History cannot be approached in such a naive and simple way, such as talking about a shared history without partnership or participation. There were no common denominators between the Levant and the Bedouins of the Arabian Peninsula, even environmentally and humanly. The Levant was a land of urban settlements and cities, while the environment of the invaders was desert and therefore did not know stability in one place. The Bedouins knew nothing but conquest, spoils of war, violence, plunder and looting, while conquest, spoils of war and corruption were absent from the history of the Levantines.
The shared history that was intended to justify the concept of the Arab nation that includes Syrians according to the Arabists’ concept, was nothing but a pale lie intended to consecrate the Arabists’ position as an internal colonialism after the departure of external colonialism after the First World War. Colonialism and its vocabulary cannot coexist with the peoples of the colony and their vocabulary. Colonialism, especially the possessive conquest, has its written line of injustice, tyranny, enslavement, oppression, killing and annihilation, which it practiced without any asceticism or humanity. In slaughtering, the invaders were not humble. They slaughtered hundreds of thousands, while the peoples of the Levant were not occupied, slaughtered or colonized, nor were they plundered or plundered, nor did they know the spoils of war. So how can the two opposites come together in a shared history? Could the Zionists, the thieves of stones, trees and land, have a common history with the Palestinians, and how? Therefore, the common history between the Levantines and others, such as the Spanish, Egyptians, the Bedouins of the Arabian Peninsula and others, was nothing but a political lie intended to camouflage the colonial, occupying and possessive past.

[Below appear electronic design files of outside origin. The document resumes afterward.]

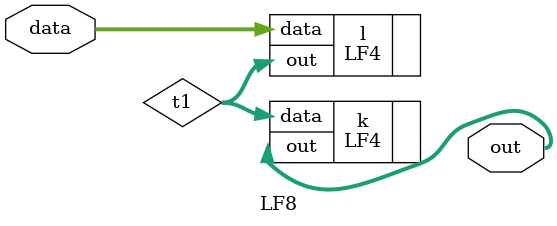
<source format=v>
module LF8 (input [31:0] data, output [31:0] out);
   
   wire [31:0] t1;
   LF4 l(.data(data),.out(t1));
   LF4 k(.data(t1),.out(out));
   
endmodule 

</source>
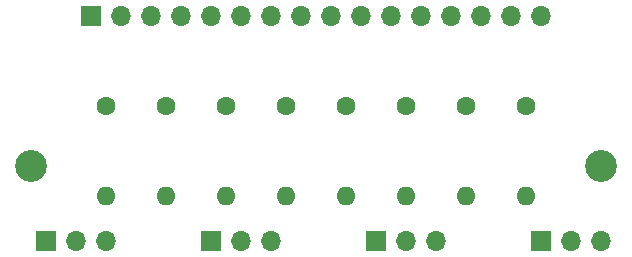
<source format=gbr>
G04 #@! TF.GenerationSoftware,KiCad,Pcbnew,(6.0.1)*
G04 #@! TF.CreationDate,2022-02-07T21:51:52+01:00*
G04 #@! TF.ProjectId,RC-LightDistribution,52432d4c-6967-4687-9444-697374726962,rev?*
G04 #@! TF.SameCoordinates,Original*
G04 #@! TF.FileFunction,Soldermask,Bot*
G04 #@! TF.FilePolarity,Negative*
%FSLAX46Y46*%
G04 Gerber Fmt 4.6, Leading zero omitted, Abs format (unit mm)*
G04 Created by KiCad (PCBNEW (6.0.1)) date 2022-02-07 21:51:52*
%MOMM*%
%LPD*%
G01*
G04 APERTURE LIST*
%ADD10C,1.600000*%
%ADD11O,1.600000X1.600000*%
%ADD12R,1.700000X1.700000*%
%ADD13O,1.700000X1.700000*%
%ADD14C,2.700000*%
G04 APERTURE END LIST*
D10*
G04 #@! TO.C,R7*
X157480000Y-90170000D03*
D11*
X157480000Y-97790000D03*
G04 #@! TD*
D10*
G04 #@! TO.C,R3*
X137160000Y-90170000D03*
D11*
X137160000Y-97790000D03*
G04 #@! TD*
D12*
G04 #@! TO.C,J1*
X121935000Y-101600000D03*
D13*
X124475000Y-101600000D03*
X127015000Y-101600000D03*
G04 #@! TD*
D10*
G04 #@! TO.C,R1*
X127000000Y-90170000D03*
D11*
X127000000Y-97790000D03*
G04 #@! TD*
D12*
G04 #@! TO.C,J4*
X149875000Y-101600000D03*
D13*
X152415000Y-101600000D03*
X154955000Y-101600000D03*
G04 #@! TD*
D14*
G04 #@! TO.C,H1*
X120650000Y-95250000D03*
G04 #@! TD*
D10*
G04 #@! TO.C,R2*
X132080000Y-90170000D03*
D11*
X132080000Y-97790000D03*
G04 #@! TD*
D12*
G04 #@! TO.C,J2*
X135905000Y-101600000D03*
D13*
X138445000Y-101600000D03*
X140985000Y-101600000D03*
G04 #@! TD*
D10*
G04 #@! TO.C,R8*
X162560000Y-90170000D03*
D11*
X162560000Y-97790000D03*
G04 #@! TD*
D12*
G04 #@! TO.C,J3*
X125730000Y-82550000D03*
D13*
X128270000Y-82550000D03*
X130810000Y-82550000D03*
X133350000Y-82550000D03*
X135890000Y-82550000D03*
X138430000Y-82550000D03*
X140970000Y-82550000D03*
X143510000Y-82550000D03*
X146050000Y-82550000D03*
X148590000Y-82550000D03*
X151130000Y-82550000D03*
X153670000Y-82550000D03*
X156210000Y-82550000D03*
X158750000Y-82550000D03*
X161290000Y-82550000D03*
X163830000Y-82550000D03*
G04 #@! TD*
D10*
G04 #@! TO.C,R4*
X142240000Y-90170000D03*
D11*
X142240000Y-97790000D03*
G04 #@! TD*
D10*
G04 #@! TO.C,R5*
X147320000Y-90170000D03*
D11*
X147320000Y-97790000D03*
G04 #@! TD*
D12*
G04 #@! TO.C,J5*
X163845000Y-101600000D03*
D13*
X166385000Y-101600000D03*
X168925000Y-101600000D03*
G04 #@! TD*
D10*
G04 #@! TO.C,R6*
X152400000Y-90170000D03*
D11*
X152400000Y-97790000D03*
G04 #@! TD*
D14*
G04 #@! TO.C,H2*
X168910000Y-95250000D03*
G04 #@! TD*
M02*

</source>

It is a lie like the lie of liberation, and the lie of glories that did not exist. The existence was due to the layers of dust of war that condensed in the sky of this country and blocked its sunlight. The existence was due to the red rivers, the Tuareg, and the Umar Covenant and its heinous provisions. The existence was due to stagnation, backwardness and savagery. The Levantines did not color the waters of Zamzam and the oases of the Empty Quarter red, nor did they participate with them in the invasion and kidnapping of the daughters of the Spaniards and the daughters of the Amazigh women according to the specifications announced by Caliph Abd al-Malik in his famous letter to his governor in North Africa.
All this savagery, lies and decadence represent attempts to tame history in order to continue enslavement and exploitation by means of Arabism and Arabism represented by desert Bedouinism (the fifth column). For long periods, they have been able to leap over history and climb the ladder of lies of virtue, liberation and civilization. The fifth Arab Brotherhood column of the Quraysh has been able, over the course of a century, to sabotage the projects of the states established by Sykes-Picot. These states had and still have many possibilities for success and development, just as Austria, Hungary, Serbia, South Korea and many of the states that emerged from the duality of victory and defeat in wars developed, with no shared history with the worst enemies.